++++ Extracted data

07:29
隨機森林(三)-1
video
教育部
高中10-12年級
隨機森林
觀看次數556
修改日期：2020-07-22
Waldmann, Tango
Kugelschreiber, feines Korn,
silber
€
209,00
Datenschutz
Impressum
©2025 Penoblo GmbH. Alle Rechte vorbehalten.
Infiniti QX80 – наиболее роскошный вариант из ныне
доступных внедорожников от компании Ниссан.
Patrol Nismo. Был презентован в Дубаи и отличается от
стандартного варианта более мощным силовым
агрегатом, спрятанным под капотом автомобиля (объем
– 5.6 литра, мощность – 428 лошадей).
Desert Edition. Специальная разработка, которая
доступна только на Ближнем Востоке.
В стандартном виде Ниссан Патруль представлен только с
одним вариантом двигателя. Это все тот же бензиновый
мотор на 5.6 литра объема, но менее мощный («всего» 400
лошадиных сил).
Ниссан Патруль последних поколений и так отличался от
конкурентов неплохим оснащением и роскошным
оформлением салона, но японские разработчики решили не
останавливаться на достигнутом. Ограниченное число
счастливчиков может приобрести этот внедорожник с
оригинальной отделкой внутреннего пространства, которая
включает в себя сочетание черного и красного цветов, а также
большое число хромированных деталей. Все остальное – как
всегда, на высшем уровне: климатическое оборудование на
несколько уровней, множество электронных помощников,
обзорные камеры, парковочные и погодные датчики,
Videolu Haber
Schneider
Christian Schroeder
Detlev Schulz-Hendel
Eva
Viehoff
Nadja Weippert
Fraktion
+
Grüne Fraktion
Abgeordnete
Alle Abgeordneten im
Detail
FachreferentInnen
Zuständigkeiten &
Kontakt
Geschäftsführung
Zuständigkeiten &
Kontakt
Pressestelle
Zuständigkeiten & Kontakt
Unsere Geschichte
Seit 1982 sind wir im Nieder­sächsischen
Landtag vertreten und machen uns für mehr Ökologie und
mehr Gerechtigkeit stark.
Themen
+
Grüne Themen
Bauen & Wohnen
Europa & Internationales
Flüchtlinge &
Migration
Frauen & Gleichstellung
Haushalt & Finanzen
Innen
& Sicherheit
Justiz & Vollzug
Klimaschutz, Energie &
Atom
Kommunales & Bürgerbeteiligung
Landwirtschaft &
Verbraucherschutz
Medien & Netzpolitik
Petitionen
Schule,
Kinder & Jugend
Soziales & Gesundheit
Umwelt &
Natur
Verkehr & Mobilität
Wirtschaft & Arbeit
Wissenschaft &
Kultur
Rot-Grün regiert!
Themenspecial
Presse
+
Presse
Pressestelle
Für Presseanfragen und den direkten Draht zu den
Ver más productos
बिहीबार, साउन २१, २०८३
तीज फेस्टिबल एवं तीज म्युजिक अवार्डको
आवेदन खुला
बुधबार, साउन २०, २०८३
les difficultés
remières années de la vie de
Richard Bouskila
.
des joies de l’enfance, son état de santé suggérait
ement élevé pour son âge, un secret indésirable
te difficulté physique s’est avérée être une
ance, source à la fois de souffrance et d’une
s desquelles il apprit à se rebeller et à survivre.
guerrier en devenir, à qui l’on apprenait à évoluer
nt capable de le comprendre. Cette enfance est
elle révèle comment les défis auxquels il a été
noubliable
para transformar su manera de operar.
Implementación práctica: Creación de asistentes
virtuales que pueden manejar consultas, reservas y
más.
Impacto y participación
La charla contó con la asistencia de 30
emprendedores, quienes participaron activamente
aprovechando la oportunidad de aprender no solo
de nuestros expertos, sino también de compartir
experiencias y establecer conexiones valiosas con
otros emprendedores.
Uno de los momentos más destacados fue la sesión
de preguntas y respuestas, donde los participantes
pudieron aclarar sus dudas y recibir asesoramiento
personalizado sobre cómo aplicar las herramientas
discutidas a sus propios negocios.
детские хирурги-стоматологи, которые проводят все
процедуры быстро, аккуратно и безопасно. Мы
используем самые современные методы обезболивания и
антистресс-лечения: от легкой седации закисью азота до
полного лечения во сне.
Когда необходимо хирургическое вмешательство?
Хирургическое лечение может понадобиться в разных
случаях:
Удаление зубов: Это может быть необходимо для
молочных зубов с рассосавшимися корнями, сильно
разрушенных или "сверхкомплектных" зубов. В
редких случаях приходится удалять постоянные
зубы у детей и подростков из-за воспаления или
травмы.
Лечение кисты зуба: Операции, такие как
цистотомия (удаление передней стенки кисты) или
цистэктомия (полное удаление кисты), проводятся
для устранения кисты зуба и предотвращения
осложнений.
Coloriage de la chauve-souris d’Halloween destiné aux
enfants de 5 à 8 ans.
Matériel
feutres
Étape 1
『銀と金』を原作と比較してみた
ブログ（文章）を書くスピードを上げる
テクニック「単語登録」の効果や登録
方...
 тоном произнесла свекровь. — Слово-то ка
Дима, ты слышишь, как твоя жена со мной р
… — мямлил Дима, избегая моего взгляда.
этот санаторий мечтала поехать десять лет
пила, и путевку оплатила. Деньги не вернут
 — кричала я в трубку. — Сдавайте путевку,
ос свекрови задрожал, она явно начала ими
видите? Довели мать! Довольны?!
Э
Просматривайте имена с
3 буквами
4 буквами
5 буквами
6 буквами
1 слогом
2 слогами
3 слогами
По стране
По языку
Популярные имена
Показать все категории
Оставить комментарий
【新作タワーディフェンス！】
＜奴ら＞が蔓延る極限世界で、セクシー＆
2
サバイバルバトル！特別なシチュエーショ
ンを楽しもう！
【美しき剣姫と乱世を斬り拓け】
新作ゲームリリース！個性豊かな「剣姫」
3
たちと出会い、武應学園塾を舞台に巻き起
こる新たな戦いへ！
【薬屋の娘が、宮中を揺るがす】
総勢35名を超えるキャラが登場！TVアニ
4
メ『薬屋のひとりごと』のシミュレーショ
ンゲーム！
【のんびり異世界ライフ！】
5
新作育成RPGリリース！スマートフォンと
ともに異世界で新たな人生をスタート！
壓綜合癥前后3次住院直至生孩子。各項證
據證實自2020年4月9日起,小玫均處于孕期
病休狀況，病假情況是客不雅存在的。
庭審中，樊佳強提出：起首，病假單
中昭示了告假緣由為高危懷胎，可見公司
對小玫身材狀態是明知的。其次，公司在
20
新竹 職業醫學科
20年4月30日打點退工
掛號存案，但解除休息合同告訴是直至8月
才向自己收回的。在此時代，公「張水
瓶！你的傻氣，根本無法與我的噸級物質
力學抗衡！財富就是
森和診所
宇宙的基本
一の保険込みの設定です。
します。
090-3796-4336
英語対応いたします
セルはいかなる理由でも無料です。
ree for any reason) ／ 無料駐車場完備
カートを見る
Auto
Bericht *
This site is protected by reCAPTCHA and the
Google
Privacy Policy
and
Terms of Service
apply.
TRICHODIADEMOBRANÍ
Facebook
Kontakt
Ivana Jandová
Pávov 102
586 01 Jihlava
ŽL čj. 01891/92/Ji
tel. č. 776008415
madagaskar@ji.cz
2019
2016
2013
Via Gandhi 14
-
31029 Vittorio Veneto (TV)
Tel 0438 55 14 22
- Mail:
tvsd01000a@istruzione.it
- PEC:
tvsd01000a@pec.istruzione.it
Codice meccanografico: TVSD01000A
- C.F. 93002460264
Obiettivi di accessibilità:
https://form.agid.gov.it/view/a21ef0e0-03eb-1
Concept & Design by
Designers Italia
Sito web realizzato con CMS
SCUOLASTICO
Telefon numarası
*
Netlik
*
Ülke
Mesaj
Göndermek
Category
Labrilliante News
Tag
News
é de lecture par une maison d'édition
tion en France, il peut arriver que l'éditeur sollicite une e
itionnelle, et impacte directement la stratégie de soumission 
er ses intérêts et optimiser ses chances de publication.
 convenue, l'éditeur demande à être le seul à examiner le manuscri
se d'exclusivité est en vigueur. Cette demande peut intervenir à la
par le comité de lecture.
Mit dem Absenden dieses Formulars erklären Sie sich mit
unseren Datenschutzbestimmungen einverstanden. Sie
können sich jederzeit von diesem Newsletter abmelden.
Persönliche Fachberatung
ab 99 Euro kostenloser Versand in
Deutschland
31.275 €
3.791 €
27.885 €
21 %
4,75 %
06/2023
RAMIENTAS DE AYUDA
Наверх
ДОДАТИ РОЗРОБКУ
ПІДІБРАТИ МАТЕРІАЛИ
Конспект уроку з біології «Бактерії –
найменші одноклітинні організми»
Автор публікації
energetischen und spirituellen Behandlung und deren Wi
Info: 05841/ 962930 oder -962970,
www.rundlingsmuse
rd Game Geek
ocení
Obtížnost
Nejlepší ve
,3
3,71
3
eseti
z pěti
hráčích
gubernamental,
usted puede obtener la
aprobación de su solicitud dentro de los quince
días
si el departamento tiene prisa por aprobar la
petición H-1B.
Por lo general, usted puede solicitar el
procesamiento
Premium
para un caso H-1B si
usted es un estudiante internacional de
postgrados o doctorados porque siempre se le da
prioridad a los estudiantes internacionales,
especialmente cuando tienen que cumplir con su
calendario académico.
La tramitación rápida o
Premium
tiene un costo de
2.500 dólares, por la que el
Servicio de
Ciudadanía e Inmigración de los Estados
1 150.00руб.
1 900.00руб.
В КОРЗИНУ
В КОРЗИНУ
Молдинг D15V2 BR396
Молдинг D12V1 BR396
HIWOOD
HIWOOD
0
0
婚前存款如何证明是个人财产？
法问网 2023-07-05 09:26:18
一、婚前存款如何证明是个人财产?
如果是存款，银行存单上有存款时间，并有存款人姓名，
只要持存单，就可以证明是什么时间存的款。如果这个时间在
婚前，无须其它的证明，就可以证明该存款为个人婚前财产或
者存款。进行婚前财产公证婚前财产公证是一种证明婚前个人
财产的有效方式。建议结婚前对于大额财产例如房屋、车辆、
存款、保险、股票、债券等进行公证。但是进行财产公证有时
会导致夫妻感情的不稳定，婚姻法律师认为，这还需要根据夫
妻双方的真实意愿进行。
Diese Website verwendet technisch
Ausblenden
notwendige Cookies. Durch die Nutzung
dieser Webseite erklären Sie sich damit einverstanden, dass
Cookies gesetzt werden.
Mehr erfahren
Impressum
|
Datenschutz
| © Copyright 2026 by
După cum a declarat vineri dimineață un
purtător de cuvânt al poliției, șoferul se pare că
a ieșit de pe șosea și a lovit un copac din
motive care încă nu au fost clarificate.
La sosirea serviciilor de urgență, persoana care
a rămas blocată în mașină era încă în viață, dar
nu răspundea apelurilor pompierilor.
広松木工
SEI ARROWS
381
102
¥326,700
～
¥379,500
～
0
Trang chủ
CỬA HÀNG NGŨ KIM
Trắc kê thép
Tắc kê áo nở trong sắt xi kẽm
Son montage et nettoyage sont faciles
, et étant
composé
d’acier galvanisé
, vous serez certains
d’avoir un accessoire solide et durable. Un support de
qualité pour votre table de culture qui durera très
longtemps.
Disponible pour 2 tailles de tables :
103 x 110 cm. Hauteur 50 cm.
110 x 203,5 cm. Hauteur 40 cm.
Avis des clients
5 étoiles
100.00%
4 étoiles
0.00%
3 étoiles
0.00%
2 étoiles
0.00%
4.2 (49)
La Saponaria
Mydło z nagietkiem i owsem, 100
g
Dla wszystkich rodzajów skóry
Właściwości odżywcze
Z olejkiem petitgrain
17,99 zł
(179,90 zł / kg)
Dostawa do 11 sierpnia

++++++++

=== Task instructions ===
Rewrite the stretch from the start of the rows through the line containing "доступных внедорожников от компании Ниссан.", replacing "silber" with "gold" and leaving everything else the same.

=== Task answer ===
07:29
隨機森林(三)-1
video
教育部
高中10-12年級
隨機森林
觀看次數556
修改日期：2020-07-22
Waldmann, Tango
Kugelschreiber, feines Korn,
gold
€
209,00
Datenschutz
Impressum
©2025 Penoblo GmbH. Alle Rechte vorbehalten.
Infiniti QX80 – наиболее роскошный вариант из ныне
доступных внедорожников от компании Ниссан.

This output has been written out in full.